Katlanılacak ve katlanılmayacak şeyler vardır. Bu kadarına katlandığıma göre, şimdi sinirlenirsem kimse bir şey diyemez.
Tam bunun iyi bir şey olabileceğini düşünürken ağzımı açtım.
“Görünüşe göre Wolhan Kalesi Lordu beni hoş karşılamıyor…”
“Siz Birinci Prens misiniz, Majesteleri?”
O anda, benimle kapı bekçilerinin arasına sakin bir ses girdi.
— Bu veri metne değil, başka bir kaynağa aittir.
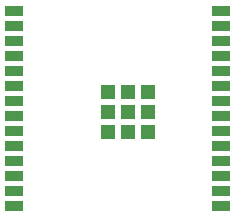
<source format=gbr>
%TF.GenerationSoftware,KiCad,Pcbnew,9.0.7*%
%TF.CreationDate,2026-02-08T20:48:14-05:00*%
%TF.ProjectId,esp32-c5-wroom-1,65737033-322d-4633-952d-77726f6f6d2d,rev?*%
%TF.SameCoordinates,Original*%
%TF.FileFunction,Copper,L1,Top*%
%TF.FilePolarity,Positive*%
%FSLAX46Y46*%
G04 Gerber Fmt 4.6, Leading zero omitted, Abs format (unit mm)*
G04 Created by KiCad (PCBNEW 9.0.7) date 2026-02-08 20:48:14*
%MOMM*%
%LPD*%
G01*
G04 APERTURE LIST*
%TA.AperFunction,SMDPad,CuDef*%
%ADD10R,1.500000X0.900000*%
%TD*%
%TA.AperFunction,SMDPad,CuDef*%
%ADD11R,1.300000X1.300000*%
%TD*%
G04 APERTURE END LIST*
D10*
%TO.P,U1,1,GND*%
%TO.N,Net-(U1-GND-Pad1)*%
X141500000Y-90490000D03*
%TO.P,U1,2,3V3*%
%TO.N,unconnected-(U1-3V3-Pad2)*%
X141500000Y-91760000D03*
%TO.P,U1,3,EN/CHIP_PU*%
%TO.N,unconnected-(U1-EN{slash}CHIP_PU-Pad3)*%
X141500000Y-93030000D03*
%TO.P,U1,4,GPIO2*%
%TO.N,unconnected-(U1-GPIO2-Pad4)*%
X141500000Y-94300000D03*
%TO.P,U1,5,GPIO3*%
%TO.N,unconnected-(U1-GPIO3-Pad5)*%
X141500000Y-95570000D03*
%TO.P,U1,6,GPIO0*%
%TO.N,unconnected-(U1-GPIO0-Pad6)*%
X141500000Y-96840000D03*
%TO.P,U1,7,GPIO1*%
%TO.N,unconnected-(U1-GPIO1-Pad7)*%
X141500000Y-98110000D03*
%TO.P,U1,8,GPIO6*%
%TO.N,unconnected-(U1-GPIO6-Pad8)*%
X141500000Y-99380000D03*
%TO.P,U1,9,GPIO7*%
%TO.N,unconnected-(U1-GPIO7-Pad9)*%
X141500000Y-100650000D03*
%TO.P,U1,10,GPIO8*%
%TO.N,unconnected-(U1-GPIO8-Pad10)*%
X141500000Y-101920000D03*
%TO.P,U1,11,GPIO9*%
%TO.N,unconnected-(U1-GPIO9-Pad11)*%
X141500000Y-103190000D03*
%TO.P,U1,12,GPIO10*%
%TO.N,unconnected-(U1-GPIO10-Pad12)*%
X141500000Y-104460000D03*
%TO.P,U1,13,GPIO13/USB_D-*%
%TO.N,unconnected-(U1-GPIO13{slash}USB_D--Pad13)*%
X141500000Y-105730000D03*
%TO.P,U1,14,GPIO14/USB_D+*%
%TO.N,unconnected-(U1-GPIO14{slash}USB_D+-Pad14)*%
X141500000Y-107000000D03*
%TO.P,U1,15,GPIO28*%
%TO.N,unconnected-(U1-GPIO28-Pad15)*%
X159000000Y-107000000D03*
%TO.P,U1,16,GPIO5*%
%TO.N,unconnected-(U1-GPIO5-Pad16)*%
X159000000Y-105730000D03*
%TO.P,U1,17,GPIO4*%
%TO.N,unconnected-(U1-GPIO4-Pad17)*%
X159000000Y-104460000D03*
%TO.P,U1,18,GPIO27*%
%TO.N,unconnected-(U1-GPIO27-Pad18)*%
X159000000Y-103190000D03*
%TO.P,U1,19,GPIO15*%
%TO.N,unconnected-(U1-GPIO15-Pad19)*%
X159000000Y-101920000D03*
%TO.P,U1,20,NC*%
%TO.N,unconnected-(U1-NC-Pad20)*%
X159000000Y-100650000D03*
%TO.P,U1,21,GPIO23*%
%TO.N,unconnected-(U1-GPIO23-Pad21)*%
X159000000Y-99380000D03*
%TO.P,U1,22,NC*%
%TO.N,unconnected-(U1-NC-Pad22)*%
X159000000Y-98110000D03*
%TO.P,U1,23,GPIO24*%
%TO.N,unconnected-(U1-GPIO24-Pad23)*%
X159000000Y-96840000D03*
%TO.P,U1,24,U0RXD/GPIO12*%
%TO.N,unconnected-(U1-U0RXD{slash}GPIO12-Pad24)*%
X159000000Y-95570000D03*
%TO.P,U1,25,U0TXD/GPIO11*%
%TO.N,unconnected-(U1-U0TXD{slash}GPIO11-Pad25)*%
X159000000Y-94300000D03*
%TO.P,U1,26,GPIO25*%
%TO.N,unconnected-(U1-GPIO25-Pad26)*%
X159000000Y-93030000D03*
%TO.P,U1,27,GPIO26*%
%TO.N,unconnected-(U1-GPIO26-Pad27)*%
X159000000Y-91760000D03*
%TO.P,U1,28,GND*%
%TO.N,Net-(U1-GND-Pad1)*%
X159000000Y-90490000D03*
D11*
%TO.P,U1,29,GND*%
X149379800Y-97378000D03*
X149379800Y-99078000D03*
X149379800Y-100778000D03*
X151079800Y-97378000D03*
X151079800Y-99078000D03*
X151079800Y-100778000D03*
X152779800Y-97378000D03*
X152779800Y-99078000D03*
X152779800Y-100778000D03*
%TD*%
M02*

</source>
Sesin geldiği yöne baktım ve orta yaşlı olamayacak kadar genç bir adamın at sırtında yaklaştığını gördüm.
Adam benimle göz teması kurduktan sonra hemen atının eyerinden atladı ve yaya olarak yaklaştı.
Onu yakından gördüğümde, ten rengi iyi görünmüyordu. Gözleri ya uykusuzluktan ya da koyu halkalara neden olan bir yığın endişeden dolayı yorgunlukla doluydu. Adam başını öne eğdi.
“Özür dilerim, Ekselansları. Sizi bu şekilde karşıladığım için lütfen beni affedin.”
Cevap vermeden önce bir süre eğik başına baktım.
“Görünüşe göre özür sadece benim için değil.”
“Herkesten de özür dilerim.”
Bu adam Wolhan Kalesi’nin Lorduydu. Wolhan Kalesi Lordu başını kaldırarak maiyetime doğru hafifçe başını salladı ve sonra tekrar bana baktı.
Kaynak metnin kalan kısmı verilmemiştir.